Not sure if there is any interest in this Antique mini lathe but i think it's very very cool and if i had the funds i would grab it in a heart beat and try i know NOTHING about this brand post then it's pretty darn cool looking and would be a nice coffee table center piece....... Anyway for the price i figured  i would at least post it for the member here in case anyone might be interested so here you go.  

P.s.  if this lathe is worthless would you please educate me as to why please, thanks.









						Derbyshire Elect Metal Lathe - lower price!
					

This lathe comes with a little bit of local history. First it is a Derbyshire lathe, so you know it is very good quality (for more information you can go here:...

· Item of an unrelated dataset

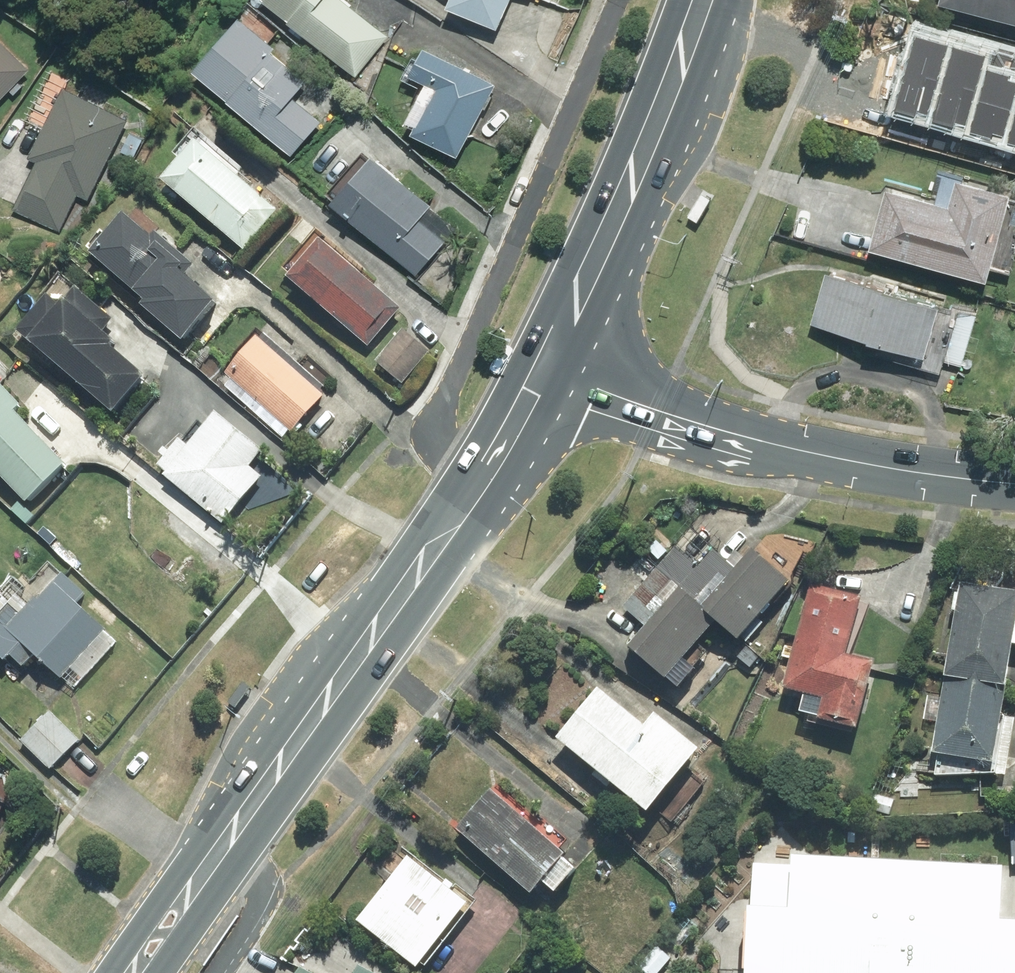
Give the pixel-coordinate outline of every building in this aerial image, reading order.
[(300,22),(295,28),(308,40),(314,34),(357,75),(392,38),(351,0),(277,0),(300,22)] [(456,7),(504,28),(517,0),(460,0),(456,7)] [(928,2),(1014,30),(1014,0),(929,0),(928,2)] [(315,80),(247,19),(200,72),(297,158),(329,123),(300,97),(315,80)] [(0,25),(0,106),(40,70),(0,25)] [(431,49),(418,74),(435,83),(411,132),(464,159),(501,84),(431,49)] [(890,64),(878,122),(991,146),(1003,88),(890,64)] [(81,196),(97,204),(138,115),(72,85),(15,208),(65,231),(81,196)] [(209,142),(174,181),(250,251),(285,212),(209,142)] [(382,154),(341,194),(421,277),(462,237),(382,154)] [(935,179),(929,203),(873,189),(858,252),(979,281),(982,269),(1005,275),(1014,234),(1014,214),(996,209),(999,195),(935,179)] [(163,244),(139,221),(102,258),(185,341),(222,304),(195,277),(205,267),(172,234),(163,244)] [(331,235),(295,275),(371,343),(407,303),(331,235)] [(940,363),(957,370),(975,326),(824,265),(802,322),(935,376),(940,363)] [(136,334),(65,277),(19,333),(127,419),(159,379),(123,350),(136,334)] [(436,351),(410,328),(378,363),(404,387),(436,351)] [(324,389),(265,331),(227,369),(231,373),(223,381),(278,435),(324,389)] [(34,505),(76,466),(0,385),(0,469),(34,505)] [(190,443),(165,471),(229,526),(269,480),(258,471),(274,453),(229,415),(199,450),(190,443)] [(665,538),(653,552),(665,563),(626,608),(647,627),(634,641),(686,688),(737,630),(749,641),(800,583),(762,549),(749,563),(702,522),(677,549),(665,538)] [(15,668),(21,662),(36,675),(49,661),(76,687),(122,639),(87,606),(95,598),(71,575),(63,583),(51,572),(0,589),(0,632),(2,634),(0,636),(0,654),(15,668)] [(961,588),(945,752),(1014,759),(1014,750),(1014,593),(961,588)] [(865,603),(811,594),(794,692),(814,696),(810,717),(871,728),(883,660),(855,654),(865,603)] [(655,724),(612,688),(570,738),(672,824),(701,789),(689,778),(713,749),(666,710),(655,724)] [(87,742),(55,710),(24,741),(56,773),(87,742)] [(567,897),(595,863),(499,785),(464,828),(544,894),(552,884),(567,897)] [(20,804),(0,789),(0,829),(20,804)] [(728,955),(1014,969),(1014,920),(975,918),(978,859),(790,850),(787,894),(731,892),(728,955)] [(395,885),(367,920),(432,972),(487,903),(454,877),(450,883),(418,857),(409,868),(392,855),(378,872),(395,885)] [(312,950),(301,972),(357,972),(312,950)]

					detroit.craigslist.org


----------



## JimDawson (Feb 4, 2019)

At the very least it would be worth $250 just to put on the coffee table.  A very cool old lathe with some history.


----------



## Truefire (Mar 14, 2019)

Yeah I'm like you, in that I don't' have to know anything about a particular brand or even care if a given species is popular, to love a lathe by 'first impression'.  I just love the way some of them look, their design aesthetic and style.  I attempted to take a look at this one but apparently it's already been sold.  I love the older, small and compact watchmaker's type lathes....they're just so neat to me.  That is, the ones which have a beefy housing and are made well.   Machines with mass and smooth design.


----------



## Latinrascalrg1 (Mar 14, 2019)

Truefire said:


> Yeah I'm like you, in that I don't' have to know anything about a particular brand or even care if a given species is popular, to love a lathe by 'first impression'.  I just love the way some of them look, their design aesthetic and style.  I attempted to take a look at this one but apparently it's already been sold.  I love the older, small and compact watchmaker's type lathes....they're just so neat to me.  That is, the ones which have a beefy housing and are made well.   Machines with mass and smooth design.

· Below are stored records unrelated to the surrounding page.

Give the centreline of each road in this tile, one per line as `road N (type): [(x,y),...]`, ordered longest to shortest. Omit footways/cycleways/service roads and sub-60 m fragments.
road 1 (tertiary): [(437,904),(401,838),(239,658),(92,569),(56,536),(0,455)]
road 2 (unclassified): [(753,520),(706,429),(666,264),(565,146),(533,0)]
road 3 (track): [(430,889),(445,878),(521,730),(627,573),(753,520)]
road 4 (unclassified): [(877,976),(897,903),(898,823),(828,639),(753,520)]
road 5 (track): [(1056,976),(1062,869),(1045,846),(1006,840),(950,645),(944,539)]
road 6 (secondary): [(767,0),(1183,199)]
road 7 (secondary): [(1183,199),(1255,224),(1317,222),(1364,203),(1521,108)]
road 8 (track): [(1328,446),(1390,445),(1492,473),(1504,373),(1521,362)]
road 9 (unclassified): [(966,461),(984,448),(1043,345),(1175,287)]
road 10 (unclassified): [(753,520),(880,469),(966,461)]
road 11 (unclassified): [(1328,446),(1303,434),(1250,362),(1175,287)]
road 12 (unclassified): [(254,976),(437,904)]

If you are Interested in which lathe it was here is a link on them. 


			Derbyshire Elect Lathe
		


If i remember correctly the one listed for $250 was an early model which would be similar to one of the 3 lower of the 4 pictured on that link page (closer to one of the lower 2 lathes pictured.)   It was very cool looking with a rounded bed and feet.


----------



## Truefire (Mar 14, 2019)

Yeah, that's one of the things I like about the earlier models-- the rounded corners and feet.  Much softer edges and corners than the newbies.  I really love the European stuff of the yesteryear.  They make such cool stuff on the other side of the pond.  Especially when it comes to watchmaker lathes, mills, coffee shops and quaint eateries.


----------



## Latinrascalrg1 (Mar 14, 2019)

Truefire said:


> Yeah, that's one of the things I like about the earlier models-- the rounded corners and feet.  Much softer edges and corners than the newbies.  I really love the European stuff of the yesteryear.  They make such cool stuff on the other side of the pond.  Especially when it comes to watchmaker lathes, mills, coffee shops and quaint eateries.



I have Always been captivated by the beauty of these machines.  Back then the designers made just about EVERYTHING in a way to Showcase it like a piece of art........Unlike the "Economically" minded designers of today who care little about how things look and or preform so long as it sells.  In todays world nothing is done to make anything Look better unless it also helps it perform better.

If i were a betting man I would wager a significant bet that NOBODY has EVER placed a HF mini lathe on their coffee table as a center piece like many people do with the old designs that no longer do any work other then being a conversation piece!  There is just nothing to it that tends to draw attention from any other ordinary object!


----------



## Truefire (Mar 14, 2019)

Latinrascal, me too-- "captivated".  I couldn't agree with you more!  

Yes, its a sad state of affairs that modern machinery just has absolutely no soul.  It's really heart wrenching.


----------